第292章(第2页)
而徐三,两年之中,案牍劳形,汲汲忙忙,在北地州府间来回奔波,反倒比先前还清减了几分,若是不穿官袍,作寻常打扮,显得比宋祁还要年岁小些。
至于两人的关系,因着光朱之乱未平,便依旧似亲非亲,似疏非疏。
只是如今的宋祁,在徐三的教导下,当真是喜怒不形于色了。
但凡见过宋祁的官员,都夸他如春风阳煦,心平德和,温润而泽,便连徐三,暗地里都有几分刮目相看。
北地有宋祁在,有徐三在,又有军马驻扎,两年过去,自然是民安物阜,时和岁丰。
而这太平盛世,还是得归功于徐三的能言善辩。
旁人说了,管它南北,既是大宋疆土,便不应有所例外,北地男子依旧不得学文习武,不得从事力役,更还要有贵贱之分,各守其道,不可逾越。
然而徐三却是卖起了惨来,递了折子,说若是不让北地男子学习汉话,那便不能使其彻底归化,久而久之,必生民变;
又说北方才经了战乱,百业凋敝,满目萧条,若不放开男女限制,鼓励官民百姓贸易流通,久而久之,必生灾荒。
至于贱籍之制,更是不能急着照搬,不说别的,光这划分籍贯,取何依据,就得商榷个三五年不是?
她搬出了这番说辞,旁人若是再敢反驳,那就是包藏祸心,残民害物,大逆不道。
如此一来,朝中小人如崔金钗等,便只能腹诽心谤,再不敢跳出来指手画脚,更何况徐三之举,确使北地繁荣如初,给国库添了大笔税钱,闲杂人等,谁还敢说三道四?
这日里恰逢休沐,风晴日暖,徐三正在用早膳之时,便见梅岭急步而来,含笑轻声道:
“娘子,这一回,中贵人的信总算是送来上京了。
前些日子,也不知半道出了甚么岔子,不是落了丢了,便是湿了破了,幸而今日不曾耽搁。”
徐三听说周文棠的信,时隔月余,总算是完好送至,也不由抿唇而笑。
她搁下竹箸,用绢帕拭过手,这才轻轻将那笺纸拈起,捧在手中,就着西窗竹影,细细读了起来。
那男人的书法,依旧如从前那般,云鹄游天,豪气十足,全然不似是个阴柔乖僻的阉人。
徐三低头而读,便见周文棠上来就说,近日已彻查送信之事,从此之后,每隔十日,书信一封,只会提早,绝不会再送迟。
徐三读至此处,含着笑意,轻轻摇了摇头。
她一手支颐,微微偏着脑袋,又往下读,却见周文棠笔锋一转,说起来崔家的事来。
徐三看着看着,忍不住眉头微蹙,收起笑容。
却道当年崔钿殉国之后,因崔钿之母崔博年老体衰,眼下又在病中,恐难承受丧女之痛,便一直将此事按而不发,只命人在燕乐城中,为崔钿立下一方衣冠冢。

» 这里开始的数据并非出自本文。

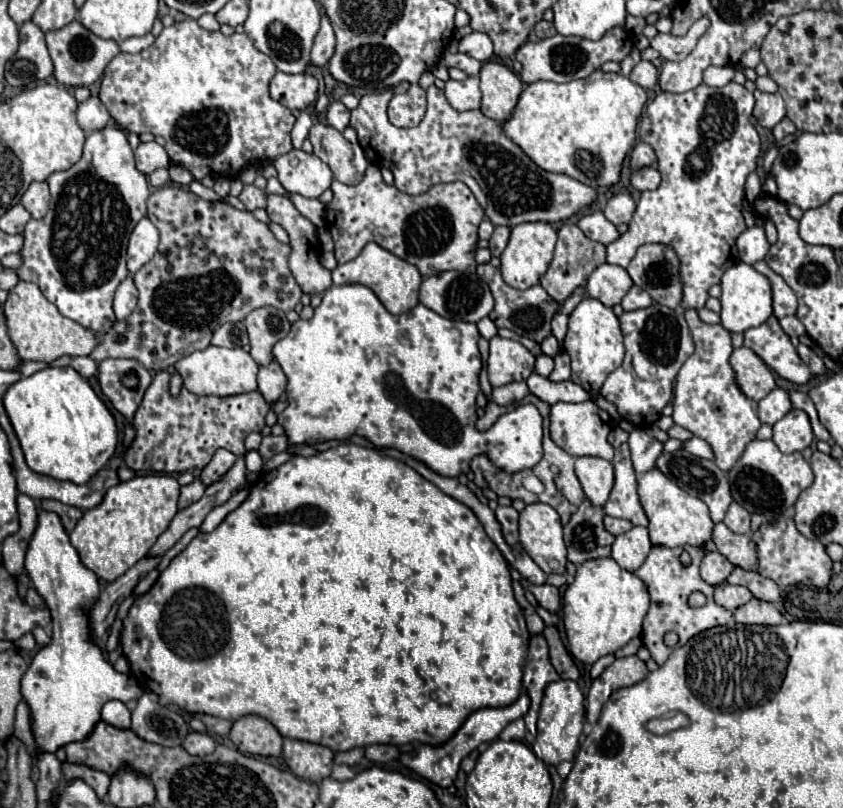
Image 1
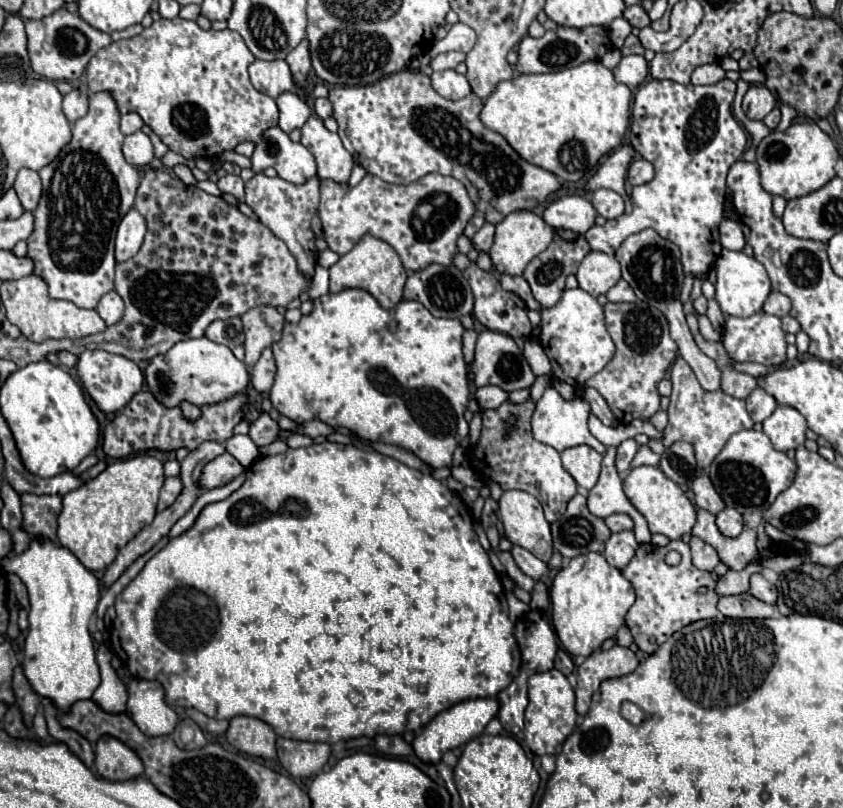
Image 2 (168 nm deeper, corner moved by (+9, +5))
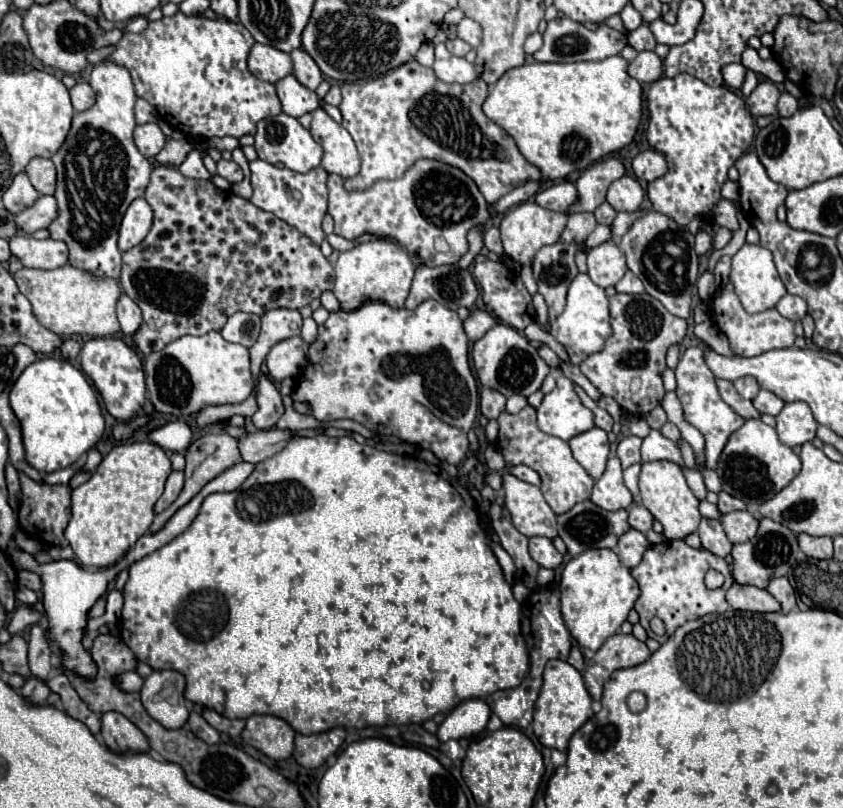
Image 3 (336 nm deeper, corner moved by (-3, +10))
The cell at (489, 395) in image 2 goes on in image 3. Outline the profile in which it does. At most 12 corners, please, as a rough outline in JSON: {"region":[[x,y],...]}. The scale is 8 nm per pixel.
{"region":[[489,387],[481,389],[481,413],[497,419],[507,397]]}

谁知前些日子,崔金钗不知是有心还是无意,竟对崔左相说漏了嘴。
那妇人本就已是病骨支离,气息奄奄,只盼着西去之时,能再看小女儿一眼,如今知晓幺儿早已殉国,自是大受打击,当即昏厥。
官家得知之后,立即派遣御医,赐下汤药,又亲赴崔府探病,只可惜崔博已是病入膏肓,无力回天,不久便驾鹤西去。
徐三读至此处,心上很是沉重。
她垂袖而立,倚于窗下,但见帘幕疏疏,日光错落,一切恍然如昨,一切又已荡然成灰。
想那崔钿、崔博等人,音容笑貌,犹在心间,却竟都已香消玉殒,阴阳两隔,实是令人慨叹不尽。
再想那崔氏一族,从前也是门庭显赫,可如今撑门立户的,只余下一个崔金钗。
可她就和徐三一样,是个借尸还魂的异世之人,以后还不定惹出甚么乱子,又如何算得上是真正的崔氏族人?
徐三暗暗一叹,又缓缓抬袖,读起信来,未曾想周文棠紧接着便提起了崔金钗了来。